There are various theories as to why. Initially, it was suggested that it was because George Osborne had put a stop to the practice of signing people off as long-term unwell in order to massage the headline unemployment figure. Supposedly, people who had previously been on the sick were now drawing salaries, thus reducing the average productivity of the median worker. But if that had been the cause, we would have expected productivity to have shot back up since Covid, as that process was reversed.
On the other hand, many migration sceptics put it entirely down to immigration, claiming that a glut of cheap migrant labour has robbed employers of the incentive to invest capital in productivity-boosting plants and equipment. Despite British academia going into overdrive to produce research that “proves” that a huge increase in the supply of immigrant labour has exerted no downward pressure on wages, this still seems like a partly plausible explanation. But while immigration has certainly played a role in the plateauing of British worker productivity over the last 17 years, it has not been alone in forging the tectonics of these years of lead.
Britain now combines the limited marginal returns and market saturation of a highly developed economy, with the regulatory instability and supply chain costs and risks of a frontier market. Disastrous interventions in the energy market and a highly restrictive land-use system are the worst of these policy areas, but there are many more. The range of industrial projects which are now suitable for investment have steadily shrunk, while alternative rival markets have matured. Britain is still a safe and attractive place for investors to put their money, but not generally in the kind of ways that will increase the productivity of the country’s workforce. Buying into the extant housing stock is the safest and easiest way to guarantee returns.
So, why do we let successive governments get away with this? Maybe it’s that statistical literacy is so limited in public life here that subjecting raw data to even the most basic analytical tools is seen as a form of voodoo. Andrew Neil’s outing with per capita GDP was not the only recent case of a mainstream commentator being spooked by the concept of “dividing a numerator by a denominator”. In a recent discussion of rates of sexual offences among different ethnic groups, Channel 4’s Krishnan Guru-Murthy seemed to regard Andrea Jenkyns’ attempt to consider proportionality to those groups as a percentage of the general population as borderline disinformation. This won him warm adulation from other broadcasters and media. In a similar vein, Fraser Nelson’s recent tour of headline crime data glided serenely over any examination of underlying trends in terms of population age, or the disappearance of high-value electronic goods from people’s unattended houses.

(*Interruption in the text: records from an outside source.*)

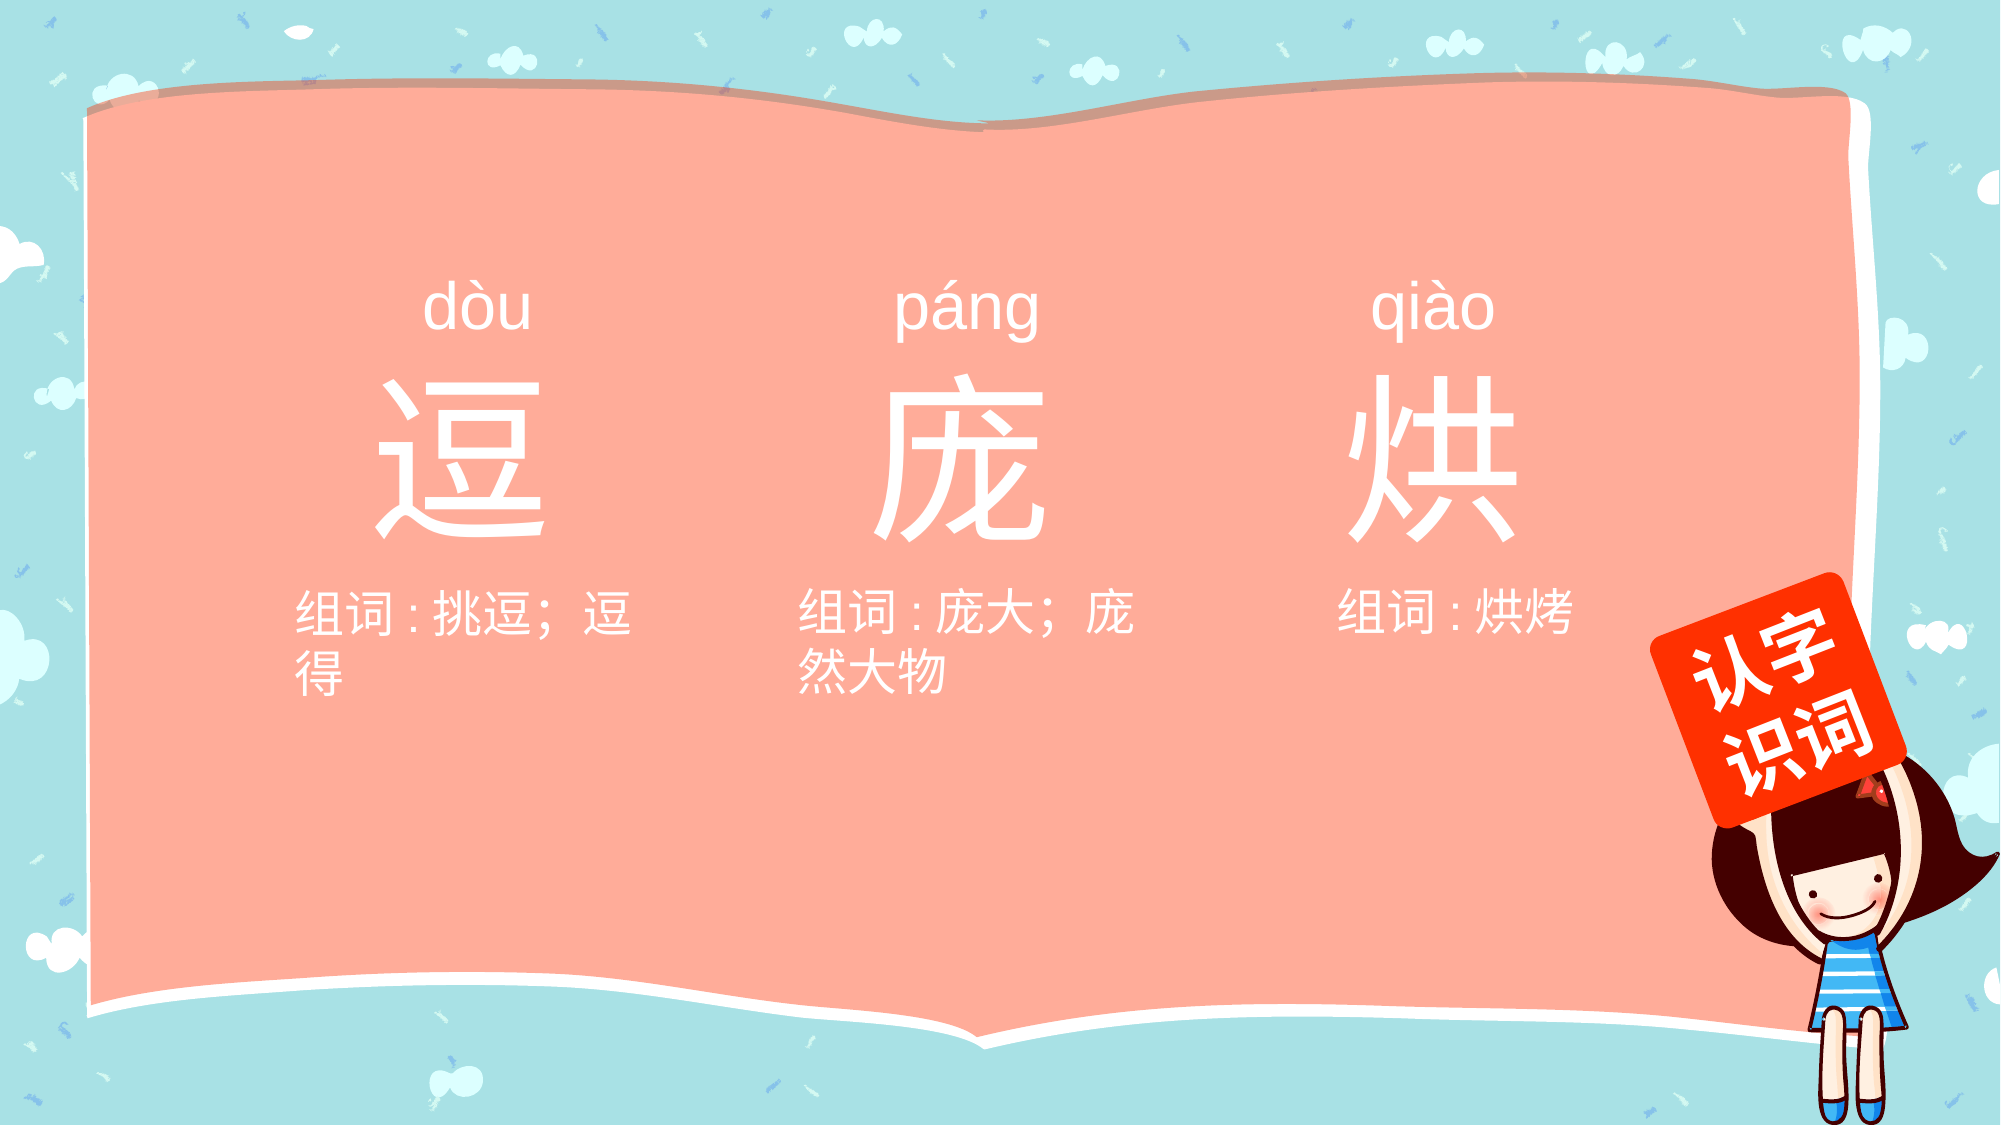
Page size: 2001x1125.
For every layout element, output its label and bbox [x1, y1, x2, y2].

text_box [279, 255, 678, 652]
text_box [782, 255, 1156, 710]
text_box [1321, 255, 1720, 649]
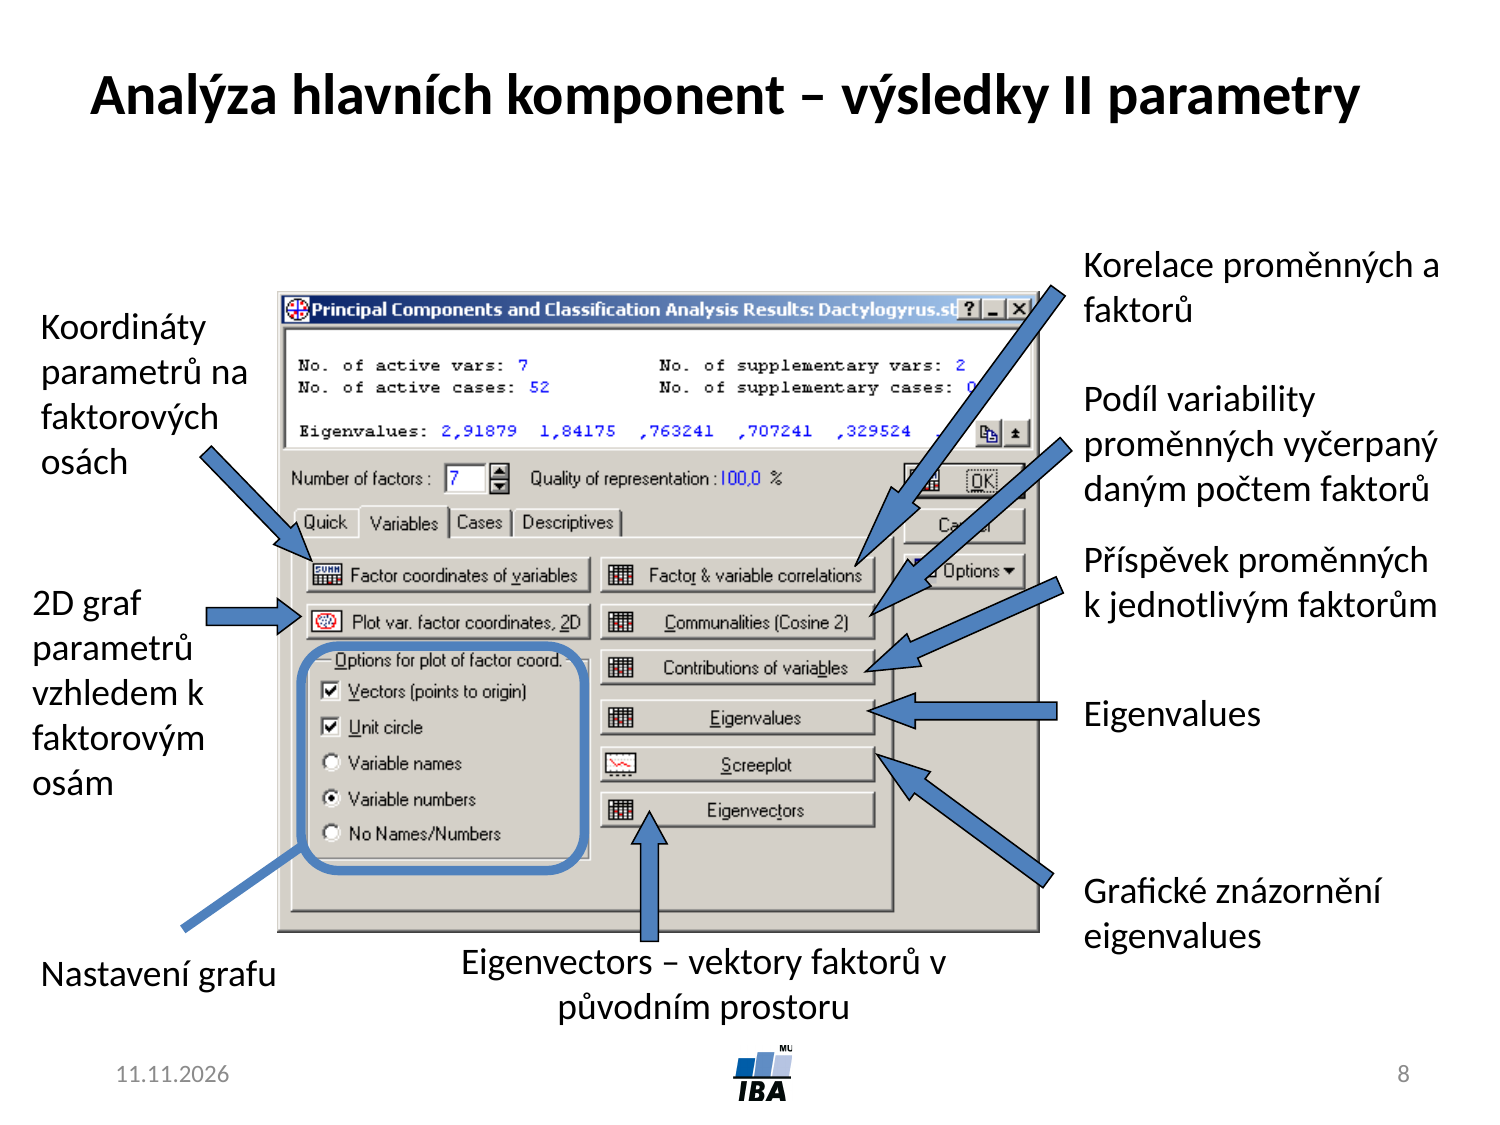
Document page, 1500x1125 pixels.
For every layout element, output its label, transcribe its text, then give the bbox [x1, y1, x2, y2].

slide_number 8 [1074, 1043, 1425, 1103]
text_box Korelace proměnných a faktorů [1068, 232, 1465, 338]
text_box [200, 446, 271, 531]
text_box [1044, 285, 1066, 322]
text_box [206, 607, 271, 626]
text_box [1046, 702, 1057, 720]
picture [276, 291, 1040, 933]
text_box Podíl variability proměnných vyčerpaný daným počtem faktorů [1068, 366, 1500, 516]
text_box Grafické znázornění eigenvalues [1068, 858, 1483, 964]
text_box Příspěvek proměnných k jednotlivým faktorům [1068, 527, 1465, 633]
text_box [1046, 437, 1072, 474]
text_box Koordináty parametrů na faktorových osách [26, 294, 272, 490]
title Analýza hlavních komponent – výsledky II parametry [75, 45, 1425, 138]
text_box 2D graf parametrů vzhledem k faktorovým osám [17, 570, 242, 811]
text_box Eigenvectors – vektory faktorů v původním prostoru [383, 940, 1025, 1035]
text_box Nastavení grafu [25, 941, 293, 1001]
text_box [1046, 576, 1064, 601]
text_box [1046, 867, 1054, 884]
text_box Eigenvalues [1068, 681, 1465, 741]
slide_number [100, 1043, 451, 1103]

In some ways, the contemporary obsession with headline GDP mirrors the focus on the balance of payments numbers during the Bretton Woods era. In both cases, it reduced the role of the government of the day to oversight of a few KPIs — and thus of the role of political commentary to whether the numbers were up or down this quarter. With the big questions of political and economic philosophy answered, this was little more than palace eunuchs trying to discern whether the emperor still enjoyed the mandate of heaven. It had more to do with timing and luck than managerial skill.
Under the post-war consensus, governments manipulated the figures with crude interventions such as currency controls, prices & incomes policies and money printing. In the post-Thatcherite consensus, politicians have done so through capital requirement manipulation, “quantitative easing”, and by maximising immigration to make GDP look like it’s growing (or what Tom Jones calls human quantitative easing). As was the case by the late 1970s, a correction is now in order.